Por su parte, el resto de la caterva populista latinoamericana, inspirados en una falsa solidaridad para con el pueblo venezolano, atento está a que todo cambio posible en Venezuela (inminente ya) de ningún modo destartale la fatua entelequia socialista que narcotiza el continente. Ninguno de los dirigentes que subscribe sobre la grave situación en Caracas está interesado en otra cosa que no sea en, a pesar de Maduro, seguir sosteniendo este mismo orden de cosas que garantiza sus cómodas bancas y sus lacrimógenos relatos populistas. Nótese la hipocresía: al unísono insisten con una “salida institucional”, mas… ¿qué clase de “salida institucional” puede esperarse de un gobierno que reprime a su pueblo, que censura a la prensa, que expropia indiscriminadamente, que encarcela a opositores y que ha, justamente, institucionalizado la violencia callejera? ¿Cuál es la “institucionalidad” que debe conservarse en Venezuela?
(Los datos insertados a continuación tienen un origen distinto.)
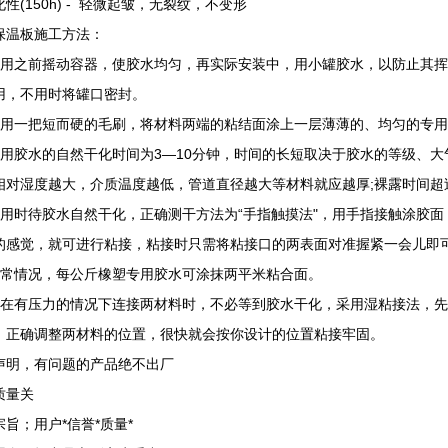
性(150h) - 轻微起皱，无裂纹，不变形
保温板施工方法：
使用之前摇动容器，使胶水均匀，再实际安装中，用小罐胶水，以防止其
用，不用时将罐口密封。
使用一把短而硬的毛刷，将材料两端的粘结面涂上一层薄薄的、均匀的专
专用胶水的自然干化时间为3—10分钟，时间的长短取决于胶水的等级、
相对湿度越大，介质温度越低，管道直径越大等材料就应越厚;裸露时间超
使用时待胶水自然干化，正确测干方法为“手指触摸法"，用手指接触涂胶
的感觉，就可进行粘接，粘接时只需将粘接口的两表面对准握紧一会儿即
通常情况，每公斤橡塑专用胶水可涂抹两平米粘合面。
当在有压力的情况下连接两材料时，不必等到胶水干化，采用湿粘接法，
，正确调整两材料的位置，很快就会按你设计的位置粘接牢固。
声明，有问题的产品绝不出厂
质量关
宗旨；用户*信誉*质量*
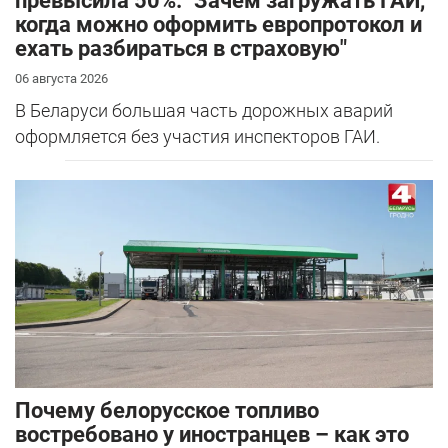
превысила 50%. "Зачем загружать ГАИ,
когда можно оформить европротокол и
ехать разбираться в страховую"
06 августа 2026
В Беларуси большая часть дорожных аварий
оформляется без участия инспекторов ГАИ.
Почему белорусское топливо
востребовано у иностранцев – как это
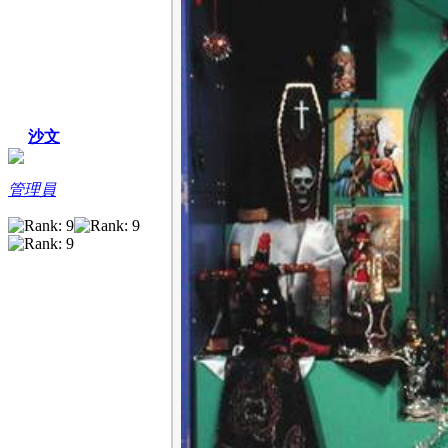
沙文
管理員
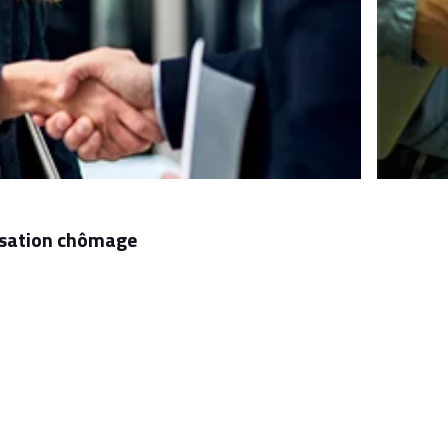
nisation chômage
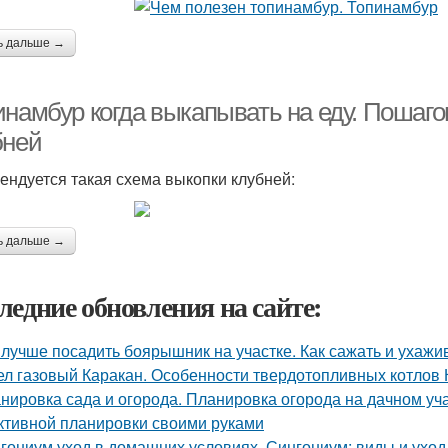
ь дальше →
инамбур когда выкапывать на еду. Пошаг
бней
ендуется такая схема выкопки клубней:
ь дальше →
ледние обновления на сайте:
 лучше посадить боярышник на участке. Как сажать и ухаж
ел газовый Каракан. Особенности твердотопливных котлов 
нировка сада и огорода. Планировка огорода на дачном уча
тивной планировки своими руками
гониум уход в домашних условиях. Сингониум: виды и ухо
El cambio, en Venezuela, es inminente. Lo que está por verse es la magnitud y la eficacia del mismo. Estos días significarán un grave debilitamiento para Nicolás Maduro, que deberá reacomodar sus políticas o ceder el poder. Más que nunca es necesario que este florecer venezolano se instituya como un tornado capaz de vencer el régimen más allá de Maduro y sus cómplices populistas. Podrán las cacerolas cambiar un presidente, pero necesariamente el destino de un país ha de corregirse por la fuerza… de un pueblo convencido en no volver a creer en patrañas.